Geçtiğimiz Perşembe annesi Layla Süeyf'e cezaevi yönetimince ne olduğu açıkça bildirilmeyen bir "tıbbi müdahale" geçirdiği söylenmiş ve savcılık, herhangi bir doğrulayıcı kanıt sunmadan "sağlığının iyi" olduğunu ileri sürmüştü.
Hafta başında annesine Cumartesi günü su içmeye başladığını ve Pazartesi günü açlık grevini sonlandırdığını bildiren notlar ulaşmış ancak Perşembeye kadar yüzyüze görüşme izni verilmemişti.
Ailesi BBC'ye yaptığı açıklamada, "Onunla Vadi al-Natrun cezaevinin ziyaret kabininde, bir camın ardından, ancak teker teker konuşabileceğimiz bir ahizeyle görüştük[lerini]" söyledi.
Abdel-Fattah annesi, teyzesi ve kız kardeşine görüşme sırasında, 8 Kasım'da tıbbi muayeneyi reddedip başını duvara vurmasının adından hücresinde zincirlendiğini anlattı.
Alaa, geçtiğimiz hafta Cuma günü hücresinde duş alırken düştüğünü söylemiş. "Giyinmeye çalışmış ama yeniden düşmüş ve bu kez bayılmış. İnsanlarla çevrelenmiş başı hücre arkadaşlarının kucağında kendisine gelmiş ve kolunda laktat çözeltisi ve glikoz veren bir kanül varmış. Ardından elektrolit sıvısı, bir kaşık bal ve bir turşu vermişler."
"Başına toplanan çok sayıda insan onun hayatını kurtarmaya uğraşıyormuş. Bütün bunlardan ölüme yakın bir deneyim olarak bahsetti. Açlık grevi böyle kırıldı."
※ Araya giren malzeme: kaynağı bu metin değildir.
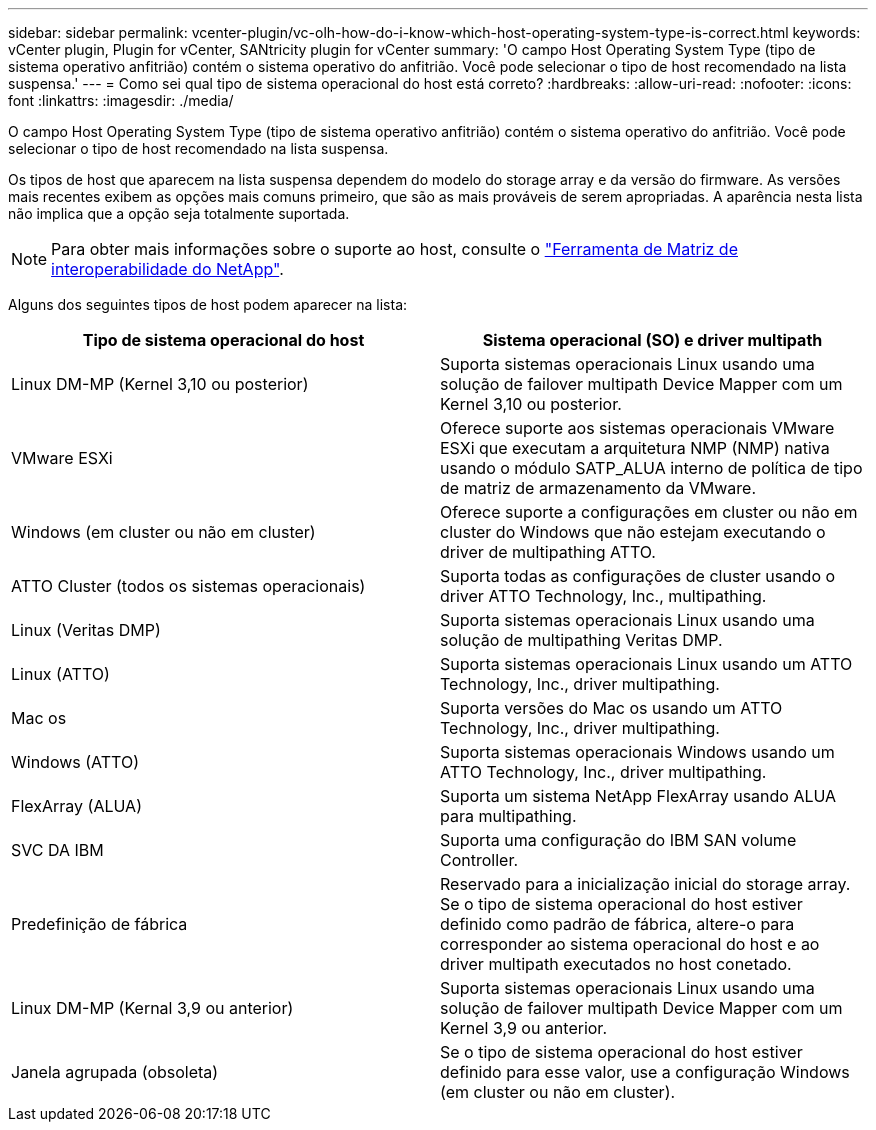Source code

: ---
sidebar: sidebar 
permalink: vcenter-plugin/vc-olh-how-do-i-know-which-host-operating-system-type-is-correct.html 
keywords: vCenter plugin, Plugin for vCenter, SANtricity plugin for vCenter 
summary: 'O campo Host Operating System Type (tipo de sistema operativo anfitrião) contém o sistema operativo do anfitrião. Você pode selecionar o tipo de host recomendado na lista suspensa.' 
---
= Como sei qual tipo de sistema operacional do host está correto?
:hardbreaks:
:allow-uri-read: 
:nofooter: 
:icons: font
:linkattrs: 
:imagesdir: ./media/


[role="lead"]
O campo Host Operating System Type (tipo de sistema operativo anfitrião) contém o sistema operativo do anfitrião. Você pode selecionar o tipo de host recomendado na lista suspensa.

Os tipos de host que aparecem na lista suspensa dependem do modelo do storage array e da versão do firmware. As versões mais recentes exibem as opções mais comuns primeiro, que são as mais prováveis de serem apropriadas. A aparência nesta lista não implica que a opção seja totalmente suportada.


NOTE: Para obter mais informações sobre o suporte ao host, consulte o http://mysupport.netapp.com/matrix["Ferramenta de Matriz de interoperabilidade do NetApp"^].

Alguns dos seguintes tipos de host podem aparecer na lista:

|===
| Tipo de sistema operacional do host | Sistema operacional (SO) e driver multipath 


| Linux DM-MP (Kernel 3,10 ou posterior) | Suporta sistemas operacionais Linux usando uma solução de failover multipath Device Mapper com um Kernel 3,10 ou posterior. 


| VMware ESXi | Oferece suporte aos sistemas operacionais VMware ESXi que executam a arquitetura NMP (NMP) nativa usando o módulo SATP_ALUA interno de política de tipo de matriz de armazenamento da VMware. 


| Windows (em cluster ou não em cluster) | Oferece suporte a configurações em cluster ou não em cluster do Windows que não estejam executando o driver de multipathing ATTO. 


| ATTO Cluster (todos os sistemas operacionais) | Suporta todas as configurações de cluster usando o driver ATTO Technology, Inc., multipathing. 


| Linux (Veritas DMP) | Suporta sistemas operacionais Linux usando uma solução de multipathing Veritas DMP. 


| Linux (ATTO) | Suporta sistemas operacionais Linux usando um ATTO Technology, Inc., driver multipathing. 


| Mac os | Suporta versões do Mac os usando um ATTO Technology, Inc., driver multipathing. 


| Windows (ATTO) | Suporta sistemas operacionais Windows usando um ATTO Technology, Inc., driver multipathing. 


| FlexArray (ALUA) | Suporta um sistema NetApp FlexArray usando ALUA para multipathing. 


| SVC DA IBM | Suporta uma configuração do IBM SAN volume Controller. 


| Predefinição de fábrica | Reservado para a inicialização inicial do storage array. Se o tipo de sistema operacional do host estiver definido como padrão de fábrica, altere-o para corresponder ao sistema operacional do host e ao driver multipath executados no host conetado. 


| Linux DM-MP (Kernal 3,9 ou anterior) | Suporta sistemas operacionais Linux usando uma solução de failover multipath Device Mapper com um Kernel 3,9 ou anterior. 


| Janela agrupada (obsoleta) | Se o tipo de sistema operacional do host estiver definido para esse valor, use a configuração Windows (em cluster ou não em cluster). 
|===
Mısır hükümetinden bu açıklamaya henüz bir yanıt gelmedi.
Birleşik Krallık Dışişleri Bakanlığı, Milletler Topluluğu ve Kalkınma Ofisi, Başbakan Rishi Sunak'ın geçen hafta COP27'de Mısır Cumhurbaşkanı Sisi'yle görüşmesinde Alaa Abdul-Fattah konusunu gündeme getirdiğini söyledi.